Operator models are regression algorithms between Banach spaces of functions. They have become an increasingly critical tool for spatiotemporal forecasting and physics emulation, especially in high-stakes scenarios where robust, calibrated uncertainty quantification is required. We introduce Local Sliced Conformal Inference (LSCI), a distribution-free framework for generating function-valued, locally adaptive prediction sets for operator models. We prove finite-sample validity and derive a data-dependent upper bound on the coverage gap under local exchangeability.

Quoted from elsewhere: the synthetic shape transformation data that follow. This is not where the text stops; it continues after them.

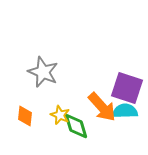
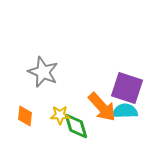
yellow star: rotated 24 degrees counterclockwise
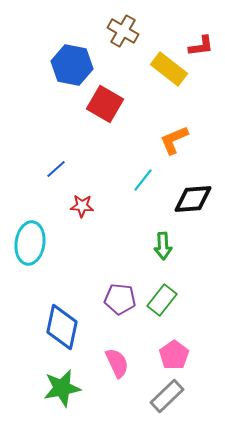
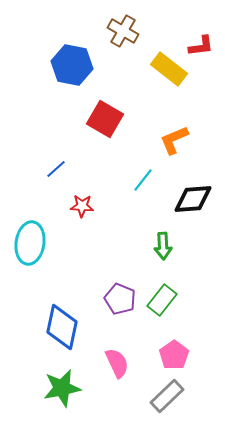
red square: moved 15 px down
purple pentagon: rotated 16 degrees clockwise
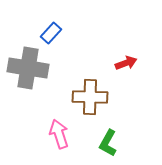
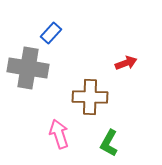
green L-shape: moved 1 px right
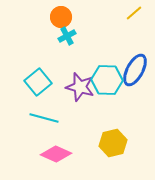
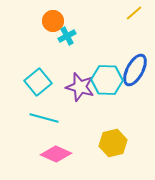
orange circle: moved 8 px left, 4 px down
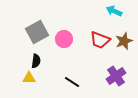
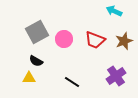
red trapezoid: moved 5 px left
black semicircle: rotated 112 degrees clockwise
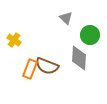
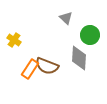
orange rectangle: rotated 12 degrees clockwise
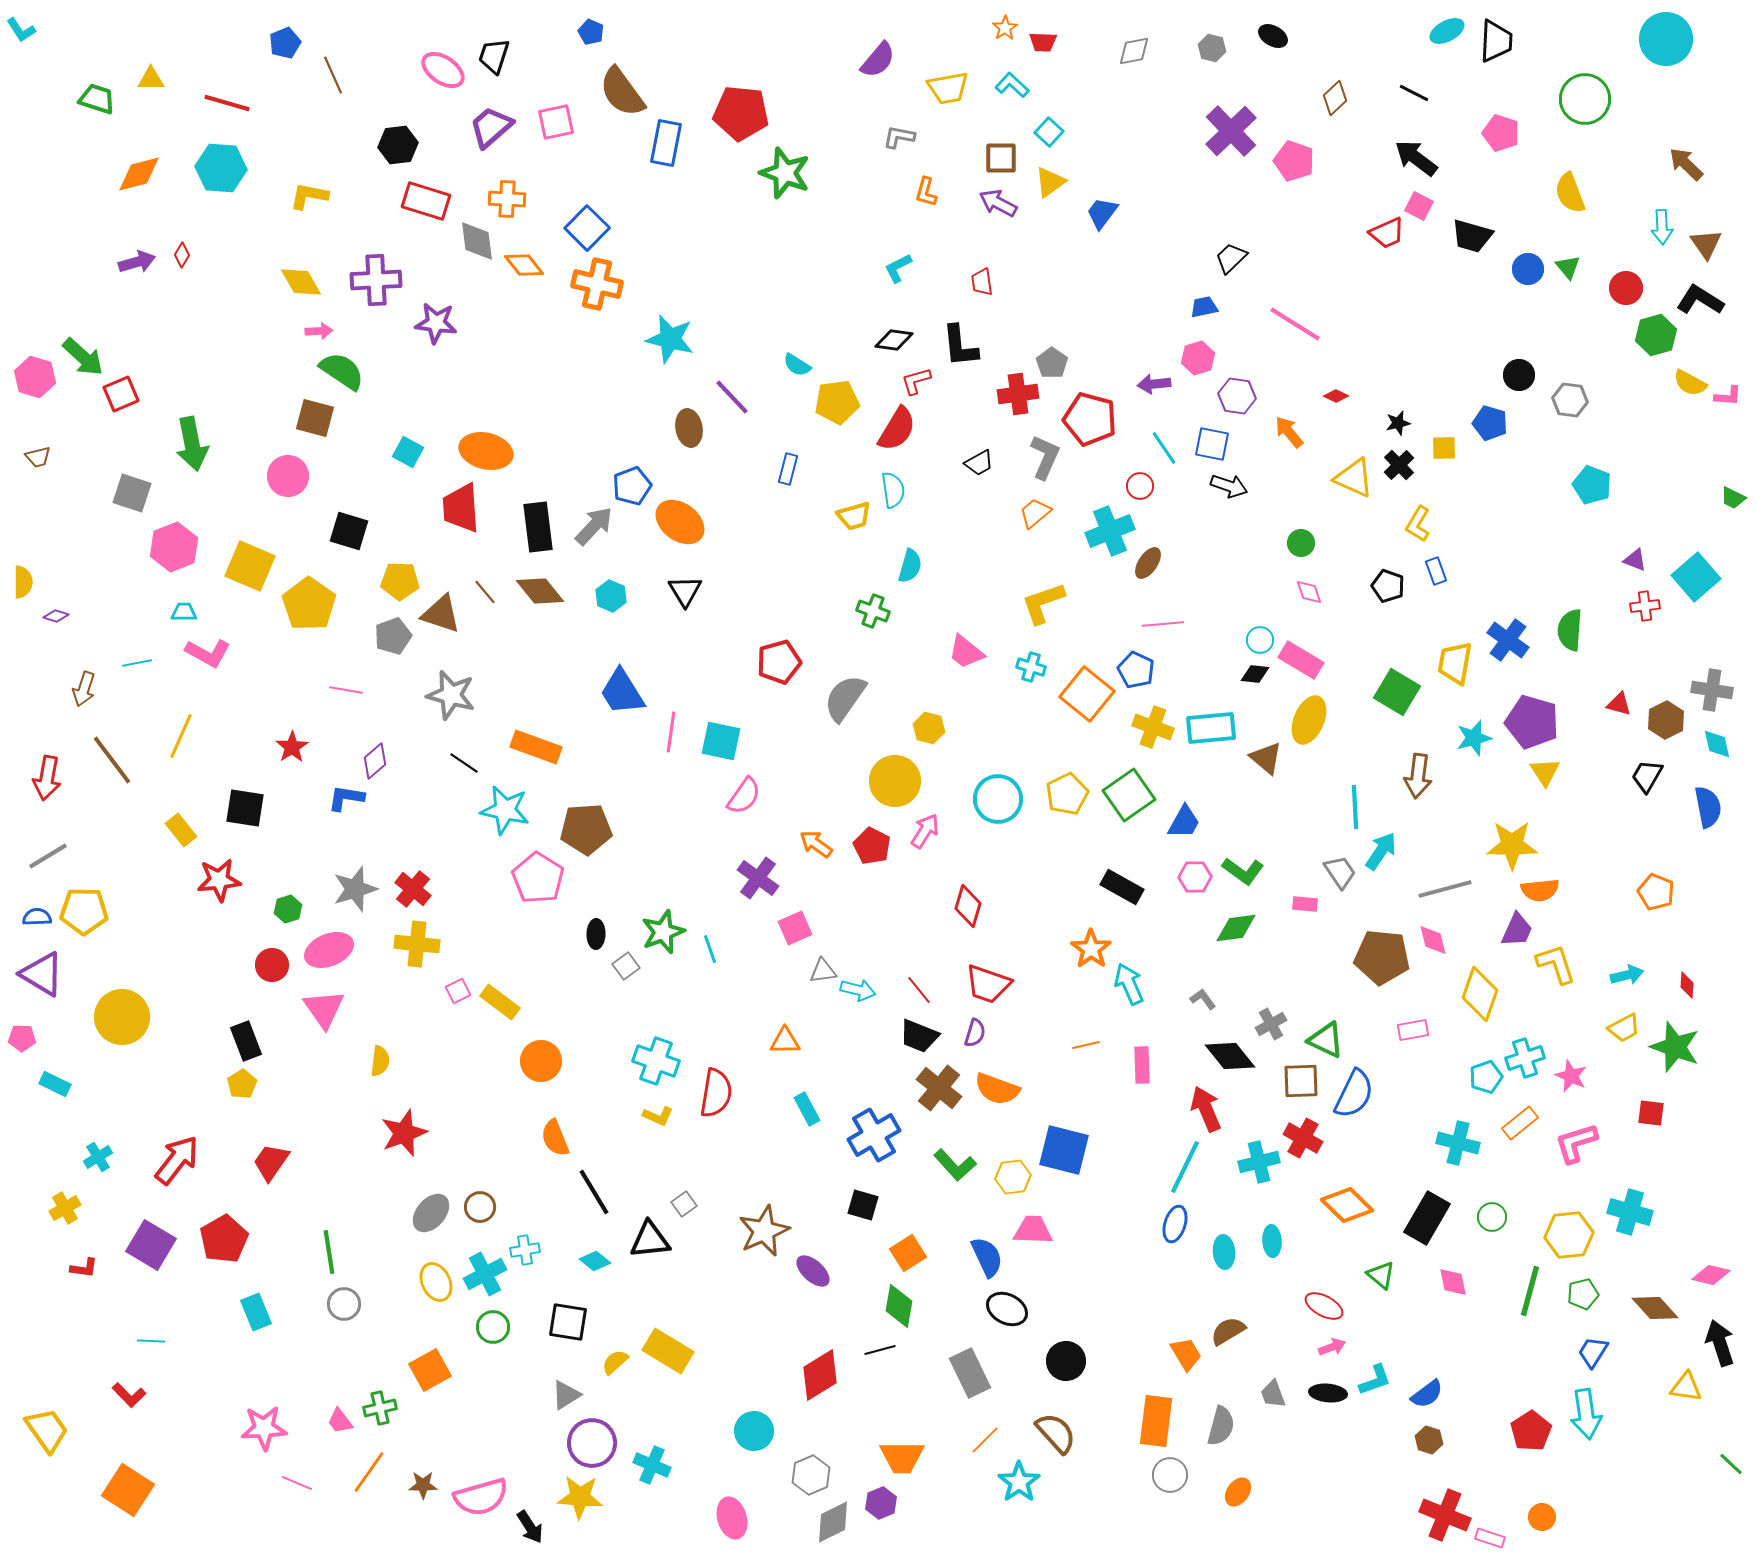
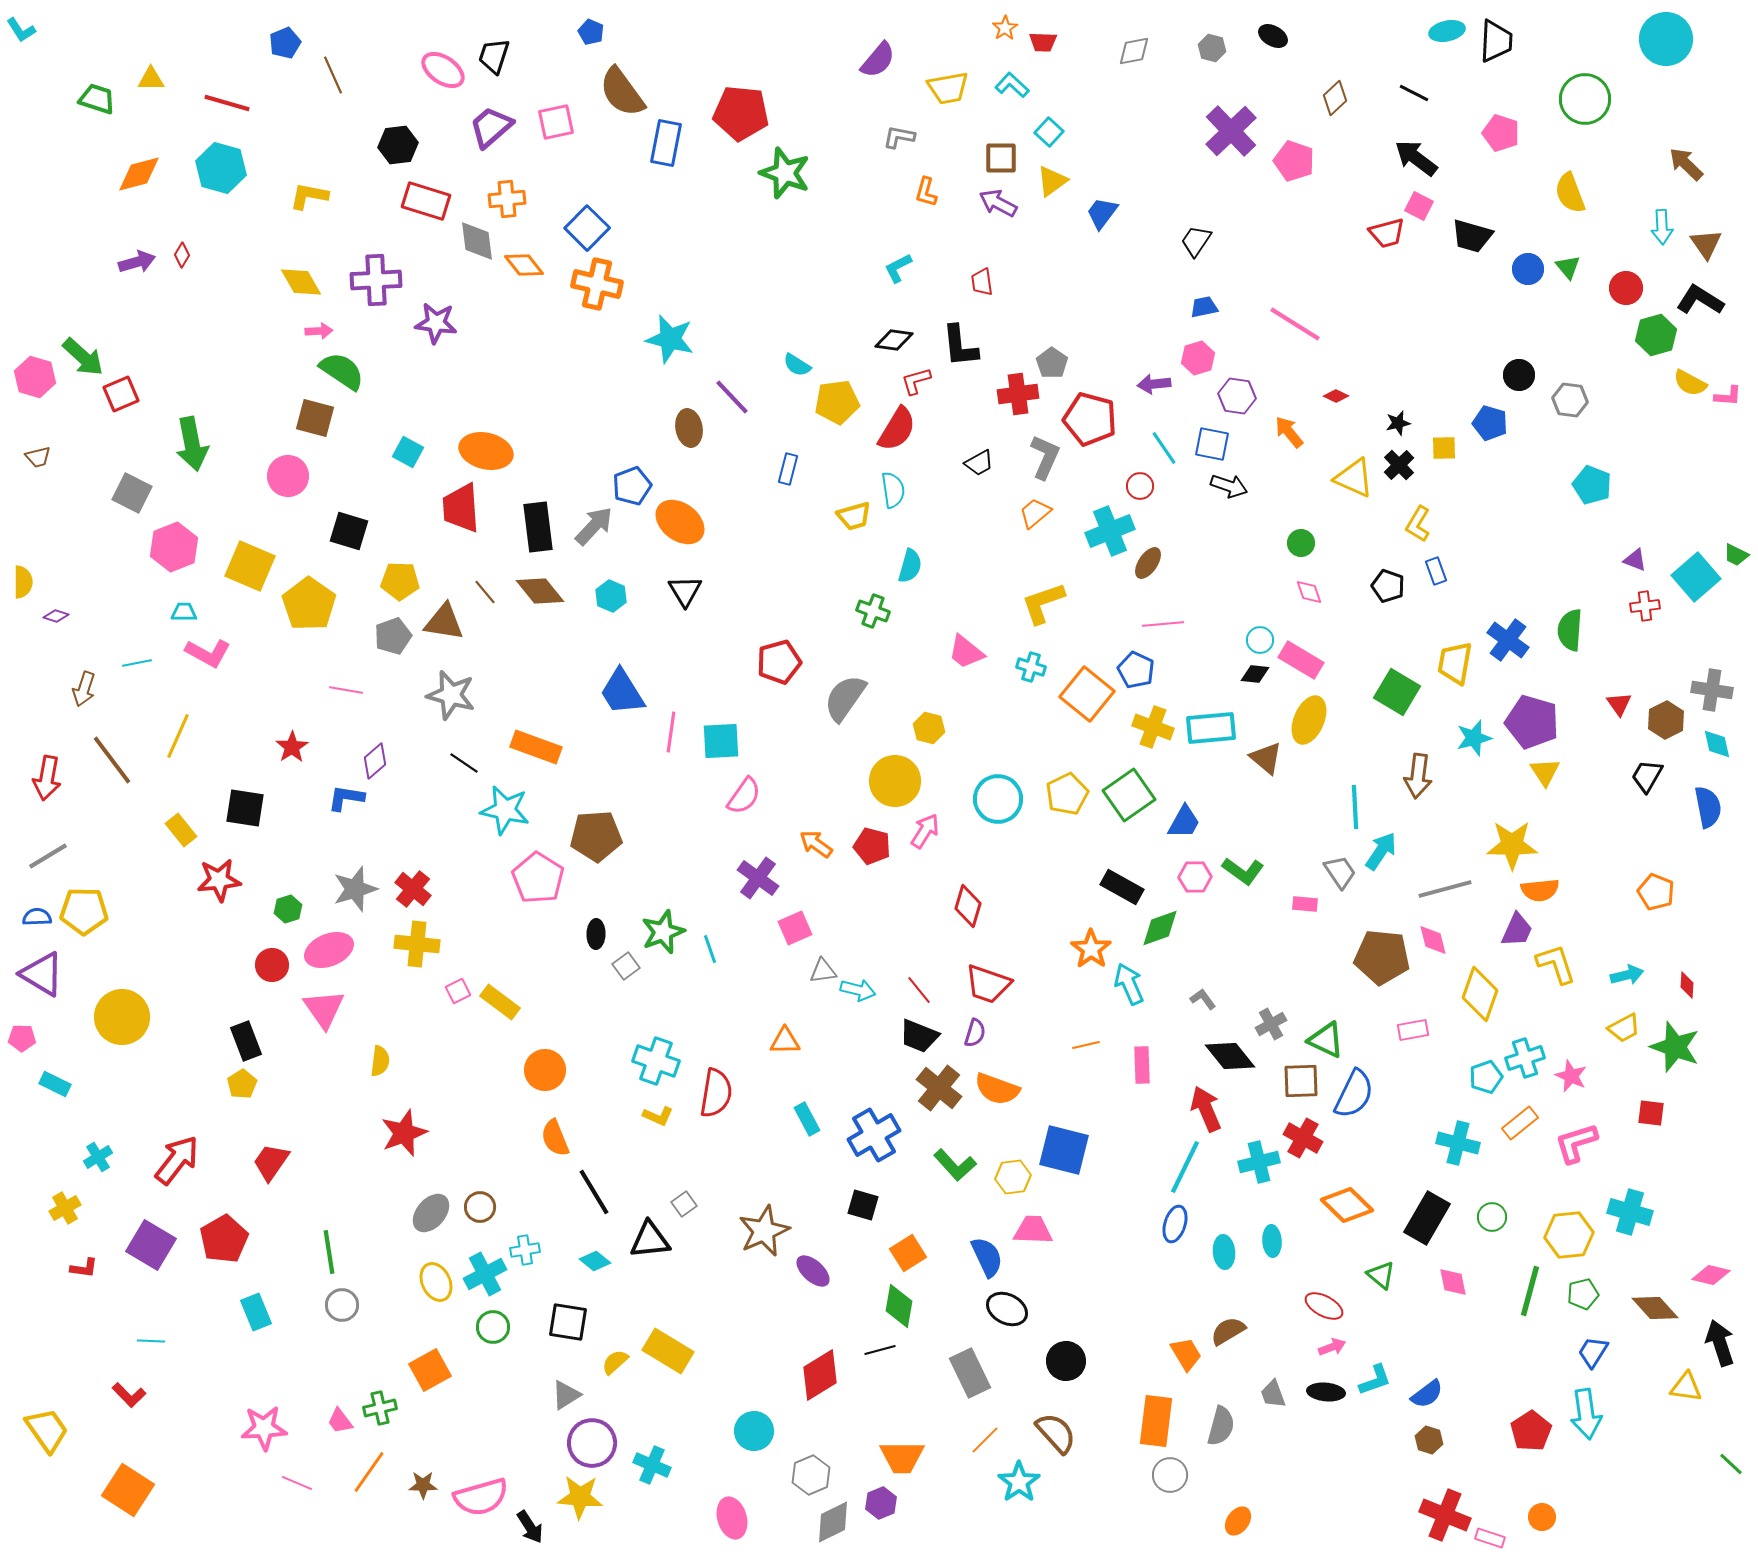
cyan ellipse at (1447, 31): rotated 16 degrees clockwise
cyan hexagon at (221, 168): rotated 12 degrees clockwise
yellow triangle at (1050, 182): moved 2 px right, 1 px up
orange cross at (507, 199): rotated 9 degrees counterclockwise
red trapezoid at (1387, 233): rotated 9 degrees clockwise
black trapezoid at (1231, 258): moved 35 px left, 17 px up; rotated 12 degrees counterclockwise
gray square at (132, 493): rotated 9 degrees clockwise
green trapezoid at (1733, 498): moved 3 px right, 57 px down
brown triangle at (441, 614): moved 3 px right, 8 px down; rotated 9 degrees counterclockwise
red triangle at (1619, 704): rotated 40 degrees clockwise
yellow line at (181, 736): moved 3 px left
cyan square at (721, 741): rotated 15 degrees counterclockwise
brown pentagon at (586, 829): moved 10 px right, 7 px down
red pentagon at (872, 846): rotated 12 degrees counterclockwise
green diamond at (1236, 928): moved 76 px left; rotated 12 degrees counterclockwise
orange circle at (541, 1061): moved 4 px right, 9 px down
cyan rectangle at (807, 1109): moved 10 px down
gray circle at (344, 1304): moved 2 px left, 1 px down
black ellipse at (1328, 1393): moved 2 px left, 1 px up
orange ellipse at (1238, 1492): moved 29 px down
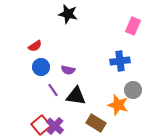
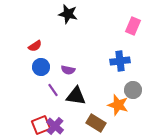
red square: rotated 18 degrees clockwise
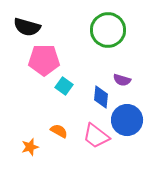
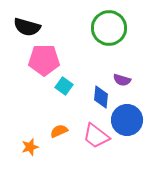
green circle: moved 1 px right, 2 px up
orange semicircle: rotated 54 degrees counterclockwise
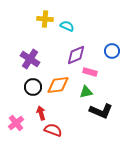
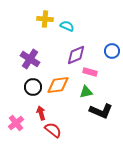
red semicircle: rotated 18 degrees clockwise
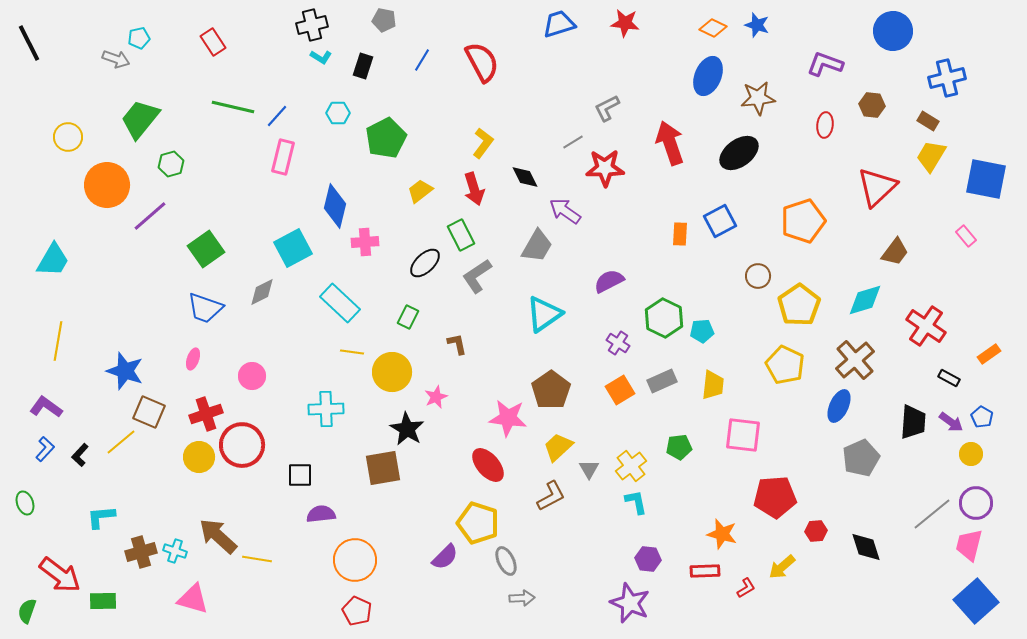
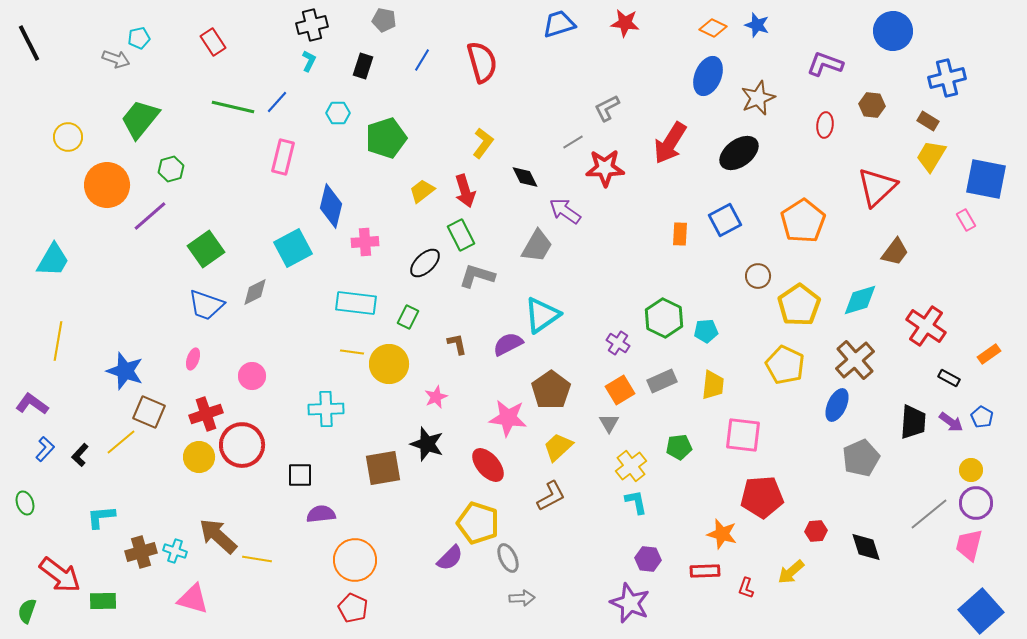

On synthetic Gaussian-process tasks and real applications (air quality monitoring, energy demand forecasting, and weather prediction), LSCI yields tighter sets with stronger adaptivity compared to conformal baselines. We also empirically demonstrate robustness against biased predictions and certain out-of-distribution noise regimes.

翻译：算子模型是函数巴拿赫空间之间的回归算法。它们已成为时空预测和物理仿真的关键工具，尤其在需要稳健、校准的不确定性量化的高风险场景中。本文提出局部切片共形推断（LSCI），一种无需分布假设的框架，用于为算子模型生成函数值、局部自适应的预测集。我们证明了有限样本有效性，并在局部可交换性假设下推导了覆盖间隙的数据依赖上界。在合成高斯过程任务和实际应用（空气质量监测、能源需求预测和天气预测）中，与共形基线方法相比，LSCI能产生更紧凑且具有更强自适应性的预测集。我们还通过实证验证了该方法对偏倚预测和特定分布外噪声机制的鲁棒性。